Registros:
################
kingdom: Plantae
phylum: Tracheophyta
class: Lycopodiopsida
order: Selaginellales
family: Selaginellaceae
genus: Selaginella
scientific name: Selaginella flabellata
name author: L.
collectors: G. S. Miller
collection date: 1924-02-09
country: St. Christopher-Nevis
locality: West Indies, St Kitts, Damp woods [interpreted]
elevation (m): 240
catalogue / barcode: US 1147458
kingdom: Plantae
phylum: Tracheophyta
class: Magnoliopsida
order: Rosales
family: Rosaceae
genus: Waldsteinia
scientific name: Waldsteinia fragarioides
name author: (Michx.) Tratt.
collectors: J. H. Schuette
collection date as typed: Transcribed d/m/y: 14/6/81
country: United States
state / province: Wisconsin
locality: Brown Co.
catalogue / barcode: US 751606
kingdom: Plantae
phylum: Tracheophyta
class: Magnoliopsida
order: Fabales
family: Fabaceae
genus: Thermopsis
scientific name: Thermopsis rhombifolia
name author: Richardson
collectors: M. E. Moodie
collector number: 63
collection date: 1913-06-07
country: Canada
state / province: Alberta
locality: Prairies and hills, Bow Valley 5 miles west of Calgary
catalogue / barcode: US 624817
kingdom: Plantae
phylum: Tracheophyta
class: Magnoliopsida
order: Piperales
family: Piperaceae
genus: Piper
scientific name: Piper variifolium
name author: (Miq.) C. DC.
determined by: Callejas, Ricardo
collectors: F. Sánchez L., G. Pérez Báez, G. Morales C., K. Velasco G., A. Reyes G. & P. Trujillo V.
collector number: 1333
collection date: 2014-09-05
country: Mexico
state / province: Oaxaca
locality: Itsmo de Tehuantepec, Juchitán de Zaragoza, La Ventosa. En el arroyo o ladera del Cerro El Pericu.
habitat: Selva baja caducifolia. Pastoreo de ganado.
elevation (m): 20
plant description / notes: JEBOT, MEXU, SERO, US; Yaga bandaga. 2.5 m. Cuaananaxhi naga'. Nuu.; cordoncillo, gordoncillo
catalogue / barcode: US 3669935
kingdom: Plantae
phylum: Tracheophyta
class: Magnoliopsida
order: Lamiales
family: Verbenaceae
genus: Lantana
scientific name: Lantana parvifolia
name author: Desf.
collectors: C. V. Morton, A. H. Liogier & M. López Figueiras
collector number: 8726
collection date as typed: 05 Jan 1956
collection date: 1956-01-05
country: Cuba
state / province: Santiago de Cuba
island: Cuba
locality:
################
- _TAREA SOLICITADA_
Reescribe como lista numerada todo lo que va desde la línea que contiene "genus: Lantana" hasta el final de los registros, sin las líneas en blanco.

- _RESULTADO DEL EJERCICIO_
1. genus: Lantana
2. scientific name: Lantana parvifolia
3. name author: Desf.
4. collectors: C. V. Morton, A. H. Liogier & M. López Figueiras
5. collector number: 8726
6. collection date as typed: 05 Jan 1956
7. collection date: 1956-01-05
8. country: Cuba
9. state / province: Santiago de Cuba
10. island: Cuba
11. locality:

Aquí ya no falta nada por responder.